When working with compound time, you will likely need a programmable metronome/drum machine, or using something like Guitarpro you can create your own compound metronome using a tempo, as well as some drum beats/clicks where you need them. Just make a bar of 7/8 then 5/8 and accent the beats in their groupings (2s and 3s) and go from there.


----------



## Solodini (Jul 24, 2011)

That or set an unaccented metronome to a tempo fast enough to represent quavers/semiquavers and play along to that, counting the beats yourself. As long as the tempo is static, that'll work fine.


----------



## piggins411 (Jul 24, 2011)

Do you know if Tuxguitar has a programmable metronome like Guitarpro does? Also, noob question: I've seen that word quavers around here; what does that mean?


----------



## Infamous Impact (Jul 24, 2011)

piggins411 said:


> Do you know if Tuxguitar has a programmable metronome like Guitarpro does? Also, noob question: I've seen that word quavers around here; what does that mean?
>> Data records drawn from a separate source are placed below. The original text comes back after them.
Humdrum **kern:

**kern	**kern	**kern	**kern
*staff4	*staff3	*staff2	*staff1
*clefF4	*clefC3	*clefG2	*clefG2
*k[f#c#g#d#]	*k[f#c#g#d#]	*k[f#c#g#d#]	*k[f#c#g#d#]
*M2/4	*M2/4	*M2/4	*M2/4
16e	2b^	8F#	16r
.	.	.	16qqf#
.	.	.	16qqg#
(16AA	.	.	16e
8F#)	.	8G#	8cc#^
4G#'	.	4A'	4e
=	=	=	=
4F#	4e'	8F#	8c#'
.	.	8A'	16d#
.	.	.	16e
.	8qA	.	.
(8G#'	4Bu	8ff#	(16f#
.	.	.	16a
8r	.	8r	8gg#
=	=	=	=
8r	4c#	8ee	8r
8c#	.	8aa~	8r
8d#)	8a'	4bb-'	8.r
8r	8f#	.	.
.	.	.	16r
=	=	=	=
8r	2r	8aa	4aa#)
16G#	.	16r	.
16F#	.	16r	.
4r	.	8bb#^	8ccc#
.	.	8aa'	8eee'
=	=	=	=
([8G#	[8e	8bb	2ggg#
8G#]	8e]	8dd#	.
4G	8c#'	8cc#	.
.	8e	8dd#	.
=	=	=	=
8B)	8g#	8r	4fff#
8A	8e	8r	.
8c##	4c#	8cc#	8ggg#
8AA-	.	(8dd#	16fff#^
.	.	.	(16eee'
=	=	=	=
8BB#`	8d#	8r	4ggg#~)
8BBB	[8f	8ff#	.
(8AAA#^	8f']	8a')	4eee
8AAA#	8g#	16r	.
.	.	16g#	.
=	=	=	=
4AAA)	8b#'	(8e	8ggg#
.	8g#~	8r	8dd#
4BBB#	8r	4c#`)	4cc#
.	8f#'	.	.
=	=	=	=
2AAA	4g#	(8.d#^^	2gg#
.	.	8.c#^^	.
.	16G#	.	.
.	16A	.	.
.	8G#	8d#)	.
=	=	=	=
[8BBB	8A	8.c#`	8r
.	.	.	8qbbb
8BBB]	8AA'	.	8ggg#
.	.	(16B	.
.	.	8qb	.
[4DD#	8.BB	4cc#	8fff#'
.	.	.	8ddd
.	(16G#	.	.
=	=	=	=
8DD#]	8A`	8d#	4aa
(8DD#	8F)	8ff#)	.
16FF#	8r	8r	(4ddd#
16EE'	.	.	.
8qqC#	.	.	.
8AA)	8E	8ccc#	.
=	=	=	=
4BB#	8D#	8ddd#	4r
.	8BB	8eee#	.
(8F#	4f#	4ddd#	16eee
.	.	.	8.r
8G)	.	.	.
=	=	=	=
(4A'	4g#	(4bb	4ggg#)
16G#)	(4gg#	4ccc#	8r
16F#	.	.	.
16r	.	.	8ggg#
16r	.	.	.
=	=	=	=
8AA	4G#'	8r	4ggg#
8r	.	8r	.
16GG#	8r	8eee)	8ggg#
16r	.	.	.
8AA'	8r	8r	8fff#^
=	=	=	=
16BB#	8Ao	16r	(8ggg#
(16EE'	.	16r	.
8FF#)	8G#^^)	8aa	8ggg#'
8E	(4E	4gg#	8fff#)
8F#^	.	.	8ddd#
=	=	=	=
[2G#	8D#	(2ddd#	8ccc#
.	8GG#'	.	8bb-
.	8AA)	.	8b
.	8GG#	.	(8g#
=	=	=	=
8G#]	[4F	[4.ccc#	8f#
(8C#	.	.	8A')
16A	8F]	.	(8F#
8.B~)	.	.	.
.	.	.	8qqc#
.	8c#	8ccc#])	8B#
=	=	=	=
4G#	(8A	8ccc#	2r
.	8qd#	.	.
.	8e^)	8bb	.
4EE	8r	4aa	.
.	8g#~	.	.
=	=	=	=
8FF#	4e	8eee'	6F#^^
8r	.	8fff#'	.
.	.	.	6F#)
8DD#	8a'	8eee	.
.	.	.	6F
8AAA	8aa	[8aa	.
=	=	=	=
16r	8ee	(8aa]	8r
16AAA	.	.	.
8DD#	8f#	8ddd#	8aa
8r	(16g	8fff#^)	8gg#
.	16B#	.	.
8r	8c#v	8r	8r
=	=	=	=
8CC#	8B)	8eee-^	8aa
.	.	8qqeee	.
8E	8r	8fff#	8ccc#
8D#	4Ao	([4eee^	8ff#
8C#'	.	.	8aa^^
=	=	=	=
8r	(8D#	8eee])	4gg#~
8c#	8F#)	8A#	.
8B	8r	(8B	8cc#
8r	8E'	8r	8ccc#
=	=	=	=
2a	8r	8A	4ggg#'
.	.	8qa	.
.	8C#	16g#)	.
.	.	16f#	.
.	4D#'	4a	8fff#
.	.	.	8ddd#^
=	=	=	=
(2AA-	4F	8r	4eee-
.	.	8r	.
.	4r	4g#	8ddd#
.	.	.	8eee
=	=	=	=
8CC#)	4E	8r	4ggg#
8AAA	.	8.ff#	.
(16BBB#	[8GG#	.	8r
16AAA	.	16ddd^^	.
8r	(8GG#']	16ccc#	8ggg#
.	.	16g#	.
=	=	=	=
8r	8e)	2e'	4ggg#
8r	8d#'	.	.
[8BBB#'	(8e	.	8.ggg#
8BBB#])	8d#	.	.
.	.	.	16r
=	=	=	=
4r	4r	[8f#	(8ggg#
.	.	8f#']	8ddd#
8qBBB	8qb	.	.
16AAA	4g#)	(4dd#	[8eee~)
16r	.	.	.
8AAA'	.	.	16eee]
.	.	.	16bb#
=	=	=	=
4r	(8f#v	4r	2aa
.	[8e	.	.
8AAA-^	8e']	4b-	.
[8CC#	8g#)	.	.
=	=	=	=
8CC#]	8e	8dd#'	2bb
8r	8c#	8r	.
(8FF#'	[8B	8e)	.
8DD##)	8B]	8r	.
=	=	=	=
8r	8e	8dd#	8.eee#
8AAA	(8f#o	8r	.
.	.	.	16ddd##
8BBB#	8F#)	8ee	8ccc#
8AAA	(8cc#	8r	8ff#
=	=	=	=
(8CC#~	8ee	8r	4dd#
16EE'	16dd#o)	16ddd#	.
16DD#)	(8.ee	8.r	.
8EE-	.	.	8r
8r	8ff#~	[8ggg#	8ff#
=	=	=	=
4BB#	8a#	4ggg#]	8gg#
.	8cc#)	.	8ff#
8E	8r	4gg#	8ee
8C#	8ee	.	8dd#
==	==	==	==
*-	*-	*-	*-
A quaver is an eighth note. Just write up a drum beat in TuxGuitar to match the time signature.


----------



## steve1 (Jul 24, 2011)

edit: ninjaaaaaaaaaaaaaaaaaaaaaaaaaaaaaaaaaaa


----------



## piggins411 (Jul 24, 2011)

Ah, thank you kind people


----------



## SirMyghin (Jul 24, 2011)

Infamous Impact said:


> A quaver is an eighth note. Just write up a drum beat in TuxGuitar to match the time signature.



It is just British people talking funny, accept it and move on  ( and yes, an eighth note)


----------



## Skanky (Jul 25, 2011)

Infamous Impact said:


> A quaver is an eighth note. Just write up a drum beat in TuxGuitar to match the time signature.




This.

TuxGuitar does have a metronome, but it's pretty much basic.

Drum beat is the way to go.


----------